Stored items from a collection:
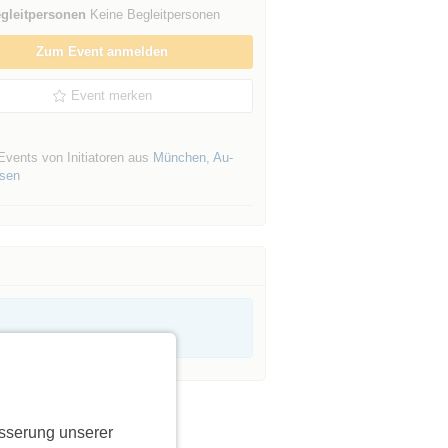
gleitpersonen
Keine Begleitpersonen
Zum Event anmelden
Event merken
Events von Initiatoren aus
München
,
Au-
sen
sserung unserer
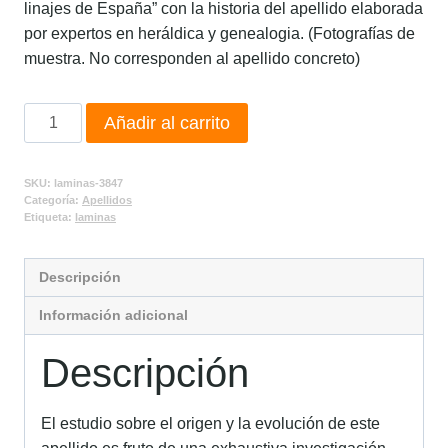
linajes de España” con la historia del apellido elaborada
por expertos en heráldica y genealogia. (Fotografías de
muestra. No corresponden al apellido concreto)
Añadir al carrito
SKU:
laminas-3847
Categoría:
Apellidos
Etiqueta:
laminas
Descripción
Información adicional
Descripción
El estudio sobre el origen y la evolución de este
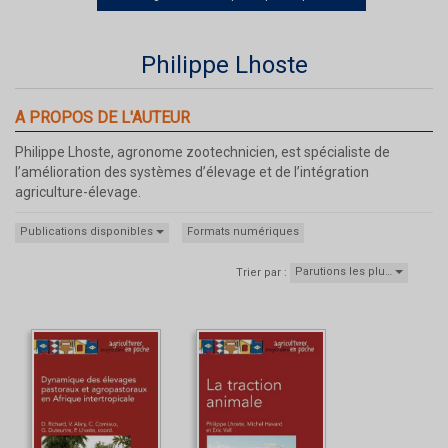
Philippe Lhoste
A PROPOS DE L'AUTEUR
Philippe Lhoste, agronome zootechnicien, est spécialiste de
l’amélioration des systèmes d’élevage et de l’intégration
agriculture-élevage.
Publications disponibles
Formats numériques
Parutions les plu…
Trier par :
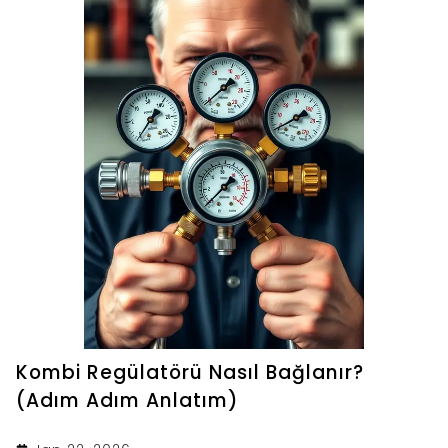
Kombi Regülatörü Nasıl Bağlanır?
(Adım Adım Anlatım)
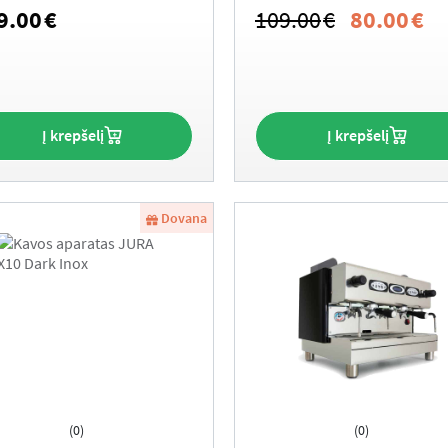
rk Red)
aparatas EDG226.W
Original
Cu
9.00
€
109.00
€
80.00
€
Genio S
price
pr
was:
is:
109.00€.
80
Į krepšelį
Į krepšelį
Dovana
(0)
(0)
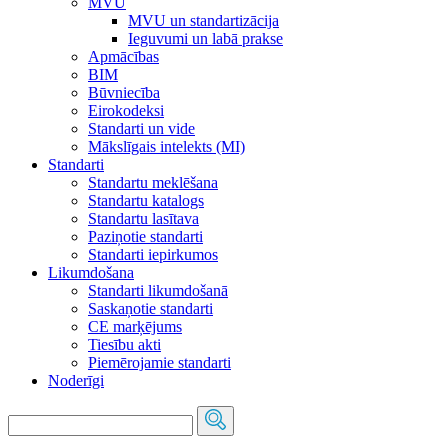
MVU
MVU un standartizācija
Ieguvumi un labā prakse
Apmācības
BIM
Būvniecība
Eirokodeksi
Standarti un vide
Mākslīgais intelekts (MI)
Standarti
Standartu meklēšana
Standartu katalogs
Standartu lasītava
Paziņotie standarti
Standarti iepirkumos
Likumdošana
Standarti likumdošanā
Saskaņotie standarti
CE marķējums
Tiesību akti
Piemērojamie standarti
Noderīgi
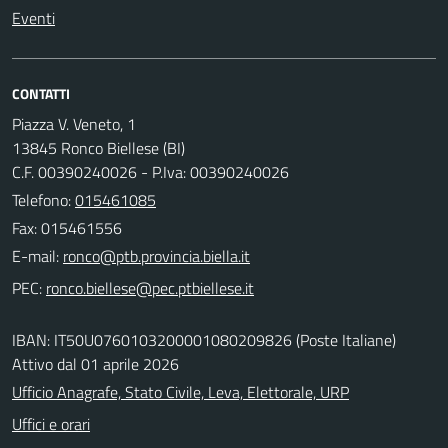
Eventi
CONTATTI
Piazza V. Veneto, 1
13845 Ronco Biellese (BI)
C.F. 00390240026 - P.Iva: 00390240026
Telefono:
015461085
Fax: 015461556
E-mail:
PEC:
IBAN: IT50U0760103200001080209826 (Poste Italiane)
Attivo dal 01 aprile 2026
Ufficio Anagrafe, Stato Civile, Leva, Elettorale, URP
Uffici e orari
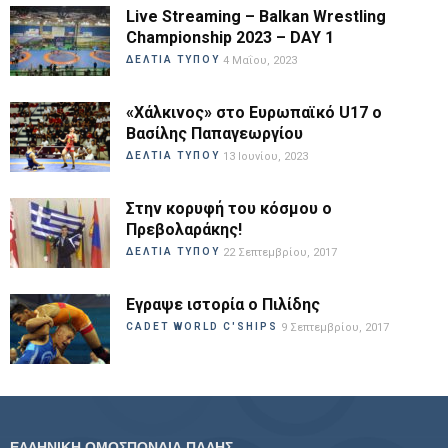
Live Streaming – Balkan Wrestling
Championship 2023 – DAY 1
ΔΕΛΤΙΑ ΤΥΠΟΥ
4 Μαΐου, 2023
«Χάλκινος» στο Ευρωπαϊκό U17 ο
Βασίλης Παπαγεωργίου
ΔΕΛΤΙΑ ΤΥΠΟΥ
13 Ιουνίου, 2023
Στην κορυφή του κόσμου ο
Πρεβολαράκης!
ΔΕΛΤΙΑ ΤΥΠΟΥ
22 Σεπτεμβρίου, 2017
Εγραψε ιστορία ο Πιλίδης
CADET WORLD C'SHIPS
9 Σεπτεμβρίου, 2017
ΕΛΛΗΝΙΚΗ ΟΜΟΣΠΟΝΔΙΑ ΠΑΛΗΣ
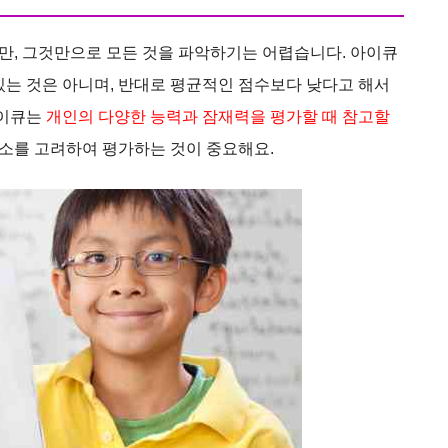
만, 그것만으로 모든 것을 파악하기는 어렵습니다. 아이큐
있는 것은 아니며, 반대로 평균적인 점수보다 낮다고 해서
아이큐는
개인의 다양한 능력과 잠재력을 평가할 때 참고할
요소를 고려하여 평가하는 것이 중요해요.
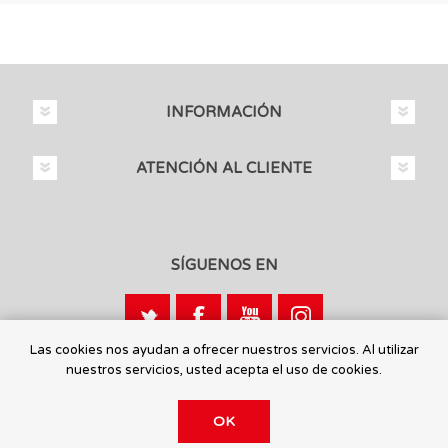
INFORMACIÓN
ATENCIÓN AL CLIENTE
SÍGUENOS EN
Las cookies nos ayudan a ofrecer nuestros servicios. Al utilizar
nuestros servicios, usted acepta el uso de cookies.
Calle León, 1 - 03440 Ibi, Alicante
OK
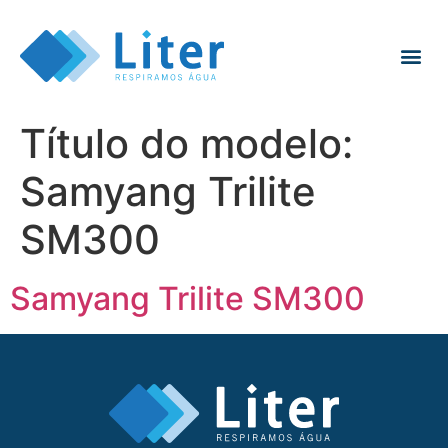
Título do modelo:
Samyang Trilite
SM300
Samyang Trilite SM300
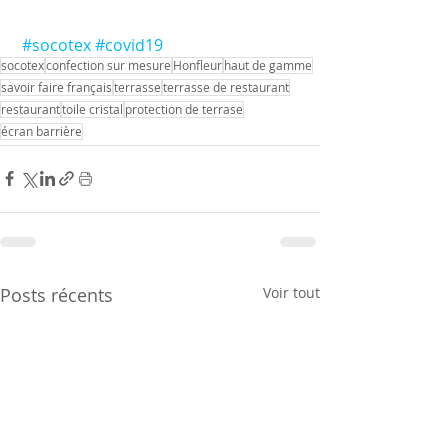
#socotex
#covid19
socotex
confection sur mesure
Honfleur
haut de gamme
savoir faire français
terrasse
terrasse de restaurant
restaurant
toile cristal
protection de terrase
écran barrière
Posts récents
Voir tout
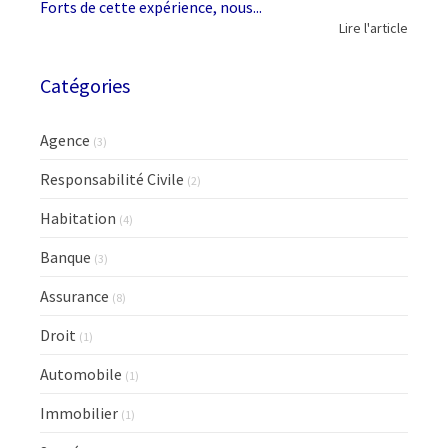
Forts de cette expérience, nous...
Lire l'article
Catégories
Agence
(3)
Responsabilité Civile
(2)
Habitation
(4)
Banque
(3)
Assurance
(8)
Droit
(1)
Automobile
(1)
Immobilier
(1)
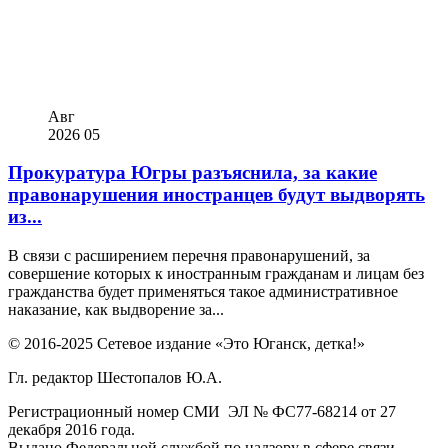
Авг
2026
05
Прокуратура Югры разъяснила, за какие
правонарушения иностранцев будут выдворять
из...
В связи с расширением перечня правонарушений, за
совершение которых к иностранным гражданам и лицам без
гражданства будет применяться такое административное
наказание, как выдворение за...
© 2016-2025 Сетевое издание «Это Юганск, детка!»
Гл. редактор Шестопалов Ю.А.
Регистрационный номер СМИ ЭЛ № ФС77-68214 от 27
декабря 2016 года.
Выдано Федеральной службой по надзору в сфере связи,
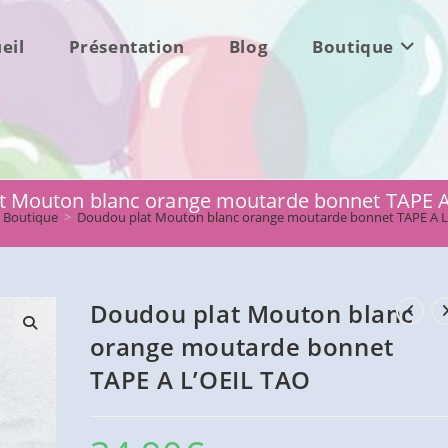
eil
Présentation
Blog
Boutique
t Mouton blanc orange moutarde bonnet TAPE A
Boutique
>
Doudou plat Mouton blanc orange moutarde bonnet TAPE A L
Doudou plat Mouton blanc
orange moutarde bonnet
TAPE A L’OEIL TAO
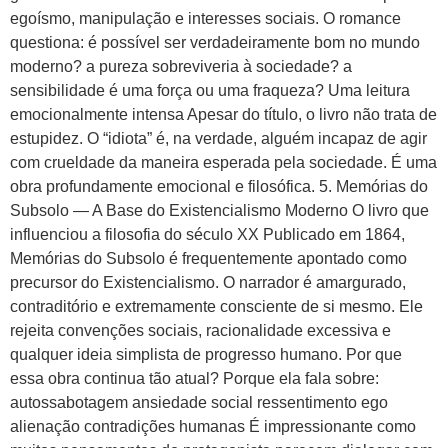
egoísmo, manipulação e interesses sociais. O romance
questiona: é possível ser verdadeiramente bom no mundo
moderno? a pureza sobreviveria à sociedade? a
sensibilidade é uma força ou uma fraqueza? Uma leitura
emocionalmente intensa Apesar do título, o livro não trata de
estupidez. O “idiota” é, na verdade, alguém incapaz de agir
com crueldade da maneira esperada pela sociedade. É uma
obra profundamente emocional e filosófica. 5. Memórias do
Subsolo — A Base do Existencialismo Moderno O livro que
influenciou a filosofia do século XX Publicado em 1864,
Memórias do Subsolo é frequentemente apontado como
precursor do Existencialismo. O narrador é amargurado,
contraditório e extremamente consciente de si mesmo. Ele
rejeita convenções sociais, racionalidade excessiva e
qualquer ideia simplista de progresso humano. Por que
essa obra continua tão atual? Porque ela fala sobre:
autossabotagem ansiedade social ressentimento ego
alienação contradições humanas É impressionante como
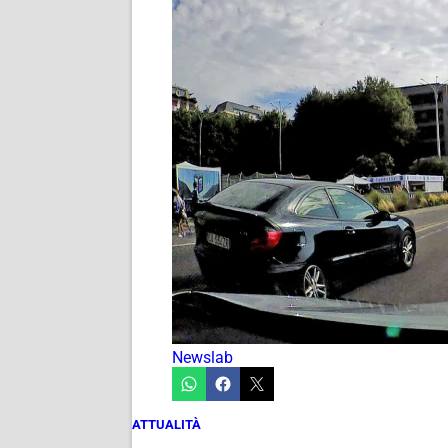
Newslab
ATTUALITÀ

What to produce: Check each line of the records for "élevage" and copy the ones that contain it.

Solution for this problem:
l’amélioration des systèmes d’élevage et de l’intégration
agriculture-élevage.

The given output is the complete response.